__SOURCE DOCUMENT__:

>>>

Extension of Poincaré inequality: $\|u\|_{L^2(\Omega)}\leq C\|\nabla u\|_{L^2(\Omega)}$ when $u$ vanishes in $\Gamma\subseteq\partial\Omega$.

Recall Poincaré inequality:

Let $\Omega$ be a bounded open set in $\mathbb{R}^n$. Then there is a $C=C(\Omega,n)>0$ such that $\|u\|_{L^2(\Omega)}\leq C\|\nabla u\|_{L^2(\Omega)}$ for all $u\in C_c^1(\Omega)$ (or $u\in H_0^1(\Omega)$).

<<<

__DESCRIPTION OF THE TASK__:
List every function space named in the text on the Poincaré inequality.

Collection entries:
>>>

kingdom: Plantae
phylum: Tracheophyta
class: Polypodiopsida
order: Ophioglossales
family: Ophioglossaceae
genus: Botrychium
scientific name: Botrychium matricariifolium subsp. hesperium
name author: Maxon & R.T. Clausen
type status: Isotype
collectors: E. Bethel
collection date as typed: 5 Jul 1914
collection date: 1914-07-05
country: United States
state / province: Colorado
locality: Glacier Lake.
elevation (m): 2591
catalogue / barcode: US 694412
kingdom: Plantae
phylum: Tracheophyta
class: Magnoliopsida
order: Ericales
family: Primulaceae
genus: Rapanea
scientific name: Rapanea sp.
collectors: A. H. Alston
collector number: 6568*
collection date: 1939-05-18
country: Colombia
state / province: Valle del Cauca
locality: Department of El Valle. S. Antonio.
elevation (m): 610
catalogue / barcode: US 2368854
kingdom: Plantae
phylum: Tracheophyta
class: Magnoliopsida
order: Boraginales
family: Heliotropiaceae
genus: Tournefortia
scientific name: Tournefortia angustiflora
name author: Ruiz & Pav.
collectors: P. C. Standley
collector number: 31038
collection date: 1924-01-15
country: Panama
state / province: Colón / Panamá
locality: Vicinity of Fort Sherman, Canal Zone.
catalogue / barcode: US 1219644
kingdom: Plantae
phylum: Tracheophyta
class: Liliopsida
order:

<<<

__TASK RESPONSE__:
$L^2(\Omega)$, $C_c^1(\Omega)$, $H_0^1(\Omega)$